De pronto se quedó, mirando la pantalla. Unas imágenes restauradas filmadas en 1922 mostraban a la hermana Sarah entrando en la cueva. Erica se inclinó hacia adelante.

La cámara estaba situada en la cresta sur y enfocaba la entrada de la cueva. Envuelta en su sempiterna túnica blanca con capucha, Sarah desaparecía en la oscuridad mientras su séquito y los periodistas esperaban fuera. La espiritista salía minutos más tarde con expresión transfigurada.

—¿Experimentó la hermana Sarah una revelación espiritual en esta cueva, tal como afirmaba, o por el contrario fingía? —se preguntaba la voz en off—. Poco después de adquirir la propiedad, hizo rellenar el cañón. La cueva quedó enterrada, de forma que jamás sabremos qué había en su interior.

Las últimas imágenes del documental, filmadas en 1928, mostraban a la hermana Sarah delante de numerosos micrófonos y periodistas, despidiéndose de sus seguidores con expresión turbada. La noticia llegaba de forma brusca e inesperada, en el punto álgido de la popularidad de la «Iglesia de los espíritus». Sarah no explicó los motivos de su retirada, sólo que era «la voluntad de Dios». Después de aquello se desvaneció, y pese a que se realizaron muchos esfuerzos por localizarla, con concursos periodísticos y reporteros obsesionados incluidos, nunca más se volvió a saber de ella.

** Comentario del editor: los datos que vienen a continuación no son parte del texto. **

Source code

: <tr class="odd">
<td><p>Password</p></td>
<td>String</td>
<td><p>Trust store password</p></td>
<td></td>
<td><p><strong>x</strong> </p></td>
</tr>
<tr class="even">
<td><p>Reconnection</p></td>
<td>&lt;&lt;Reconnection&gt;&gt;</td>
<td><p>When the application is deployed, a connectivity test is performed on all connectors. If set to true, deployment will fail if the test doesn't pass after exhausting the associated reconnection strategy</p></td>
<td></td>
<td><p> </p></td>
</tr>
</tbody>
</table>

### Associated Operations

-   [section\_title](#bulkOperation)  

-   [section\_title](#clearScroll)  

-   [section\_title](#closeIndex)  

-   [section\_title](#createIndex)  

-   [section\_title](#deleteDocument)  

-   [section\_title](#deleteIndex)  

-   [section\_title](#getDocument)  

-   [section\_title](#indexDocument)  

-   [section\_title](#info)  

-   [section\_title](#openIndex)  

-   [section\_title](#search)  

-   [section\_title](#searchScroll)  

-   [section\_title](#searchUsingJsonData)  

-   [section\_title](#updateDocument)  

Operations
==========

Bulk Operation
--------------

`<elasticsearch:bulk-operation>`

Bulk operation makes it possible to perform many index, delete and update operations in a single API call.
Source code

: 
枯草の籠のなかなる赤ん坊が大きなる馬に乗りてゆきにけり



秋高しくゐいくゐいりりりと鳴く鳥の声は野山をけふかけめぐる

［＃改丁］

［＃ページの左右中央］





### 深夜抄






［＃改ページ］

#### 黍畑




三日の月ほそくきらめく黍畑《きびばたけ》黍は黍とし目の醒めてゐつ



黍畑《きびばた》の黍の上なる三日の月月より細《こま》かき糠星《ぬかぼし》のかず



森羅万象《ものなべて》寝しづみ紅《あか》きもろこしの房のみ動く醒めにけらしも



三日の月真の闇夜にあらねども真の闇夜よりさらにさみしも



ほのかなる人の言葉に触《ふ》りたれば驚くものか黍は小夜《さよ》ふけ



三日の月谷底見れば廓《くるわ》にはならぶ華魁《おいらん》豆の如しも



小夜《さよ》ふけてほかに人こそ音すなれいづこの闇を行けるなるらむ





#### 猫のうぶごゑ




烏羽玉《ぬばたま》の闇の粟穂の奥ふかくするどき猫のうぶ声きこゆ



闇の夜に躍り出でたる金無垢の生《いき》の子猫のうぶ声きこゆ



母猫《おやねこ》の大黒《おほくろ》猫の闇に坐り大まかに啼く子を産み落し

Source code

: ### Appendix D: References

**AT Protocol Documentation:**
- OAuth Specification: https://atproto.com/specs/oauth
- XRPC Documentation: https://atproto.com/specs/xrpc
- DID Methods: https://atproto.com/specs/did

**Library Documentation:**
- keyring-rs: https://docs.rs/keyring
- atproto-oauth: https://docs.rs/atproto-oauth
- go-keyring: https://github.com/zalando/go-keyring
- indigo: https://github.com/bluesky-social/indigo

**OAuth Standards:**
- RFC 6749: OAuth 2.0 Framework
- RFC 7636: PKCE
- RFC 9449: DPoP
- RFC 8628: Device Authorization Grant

Cuando el documental terminó, Erica apagó el televisor. Todo se reduce a la cueva, pensó. Fue la pintura lo que me trajo aquí, y la cueva ha atraído a muchos a lo largo de los siglos, como los que dejaron los anteojos, el relicario, el crucifijo, la trenza, la piedra espiritual, el fetiche azteca, la escritura del rancho… La hermana Sarah. ¿Qué relación hay entre ellos? ¿Qué relación guardan todos ellos con la pintura de Kathleen Dockstader? ¿Qué relación tiene todo ello conmigo?

Jared y ella habían averiguado que los primeros propietarios de Rancho Paloma, los Navarro, desempeñaron un papel importante en los primeros tiempos de Los Ángeles. Por lo visto, la matriarca, una mujer llamada Angela, fue una de las fuerzas motrices del desarrollo de la nueva ciudad. Uno de sus logros fue conseguir la construcción de un parque municipal por el que la gente pudiera pasear y sentarse, y donde no se celebraran corridas de toros como en la plaza. El parque nació en 1866 y fue bautizado con el nombre de Central Park, si bien en la actualidad era Pershing Square. Asimismo, en el valle de San Fernando existía una escuela primaria llamada Angela de Navarro en su honor. Erica y Jared también habían descubierto que Angela de Navarro había vivido en Rancho Paloma y muerto allí en 1566. Tras su defunción surgieron muchos problemas legales, pues la familia no logró encontrar la escritura de la finca.